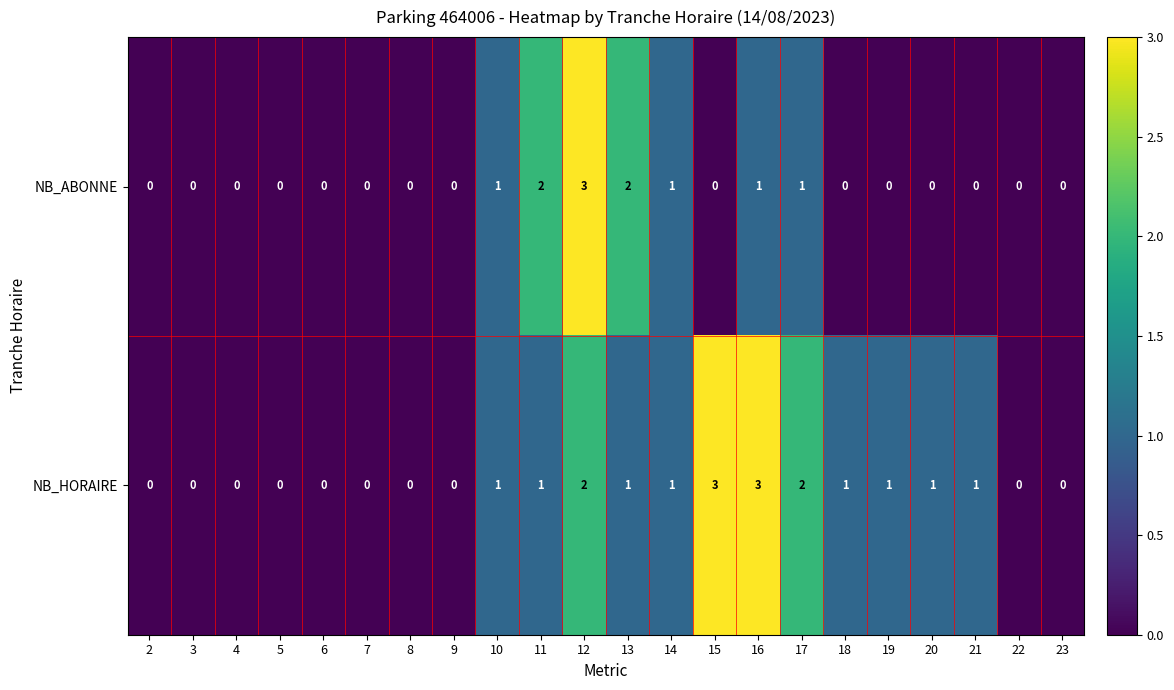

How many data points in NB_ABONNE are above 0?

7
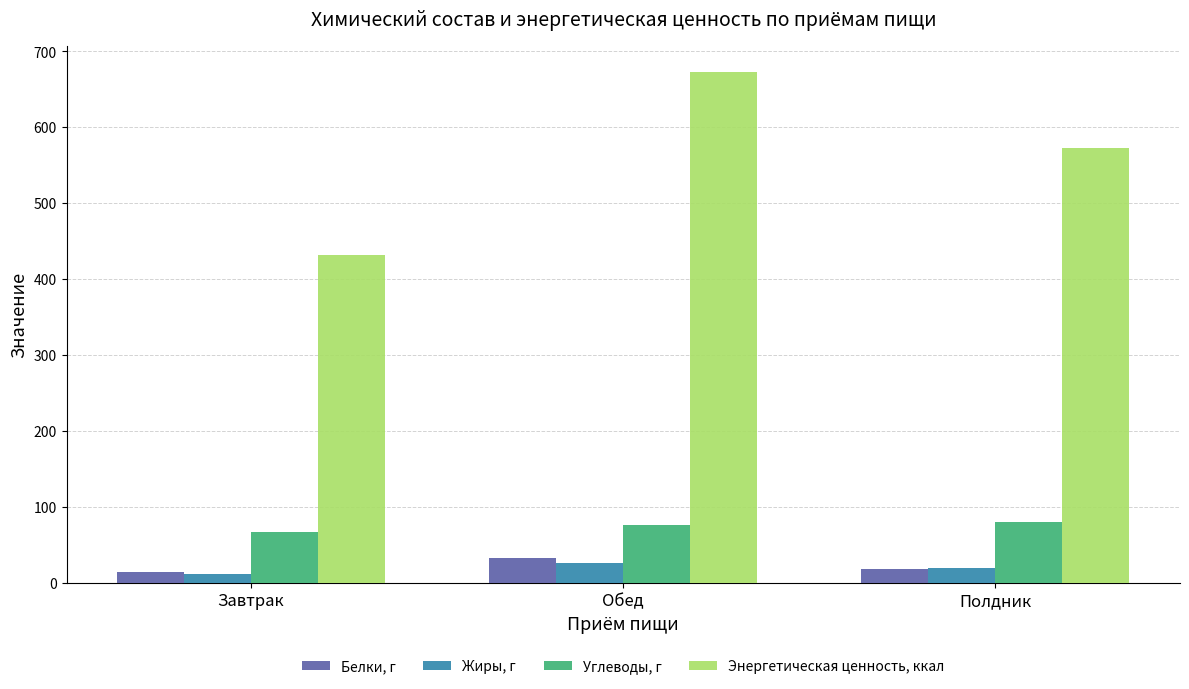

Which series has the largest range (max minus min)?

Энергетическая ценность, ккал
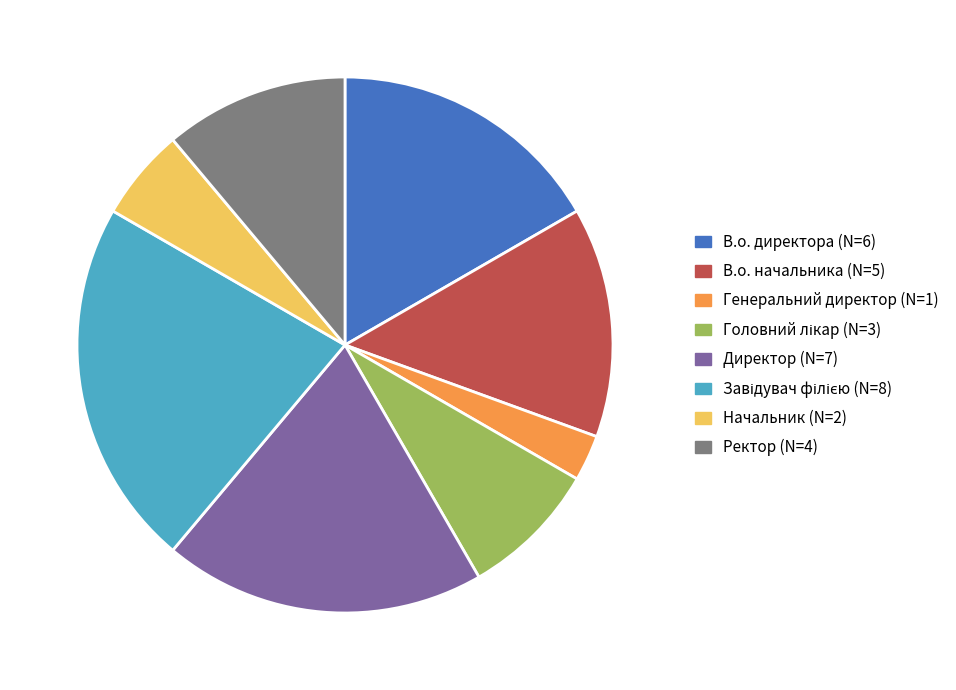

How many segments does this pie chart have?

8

> [TASK PROMPT]: Reproduce the text of all three records above word for word, line by line, and leave out the pictures.

> [ANSWER BOX]:
How many data points in NB_ABONNE are above 0?

7

Which series has the largest range (max minus min)?

Энергетическая ценность, ккал

How many segments does this pie chart have?

8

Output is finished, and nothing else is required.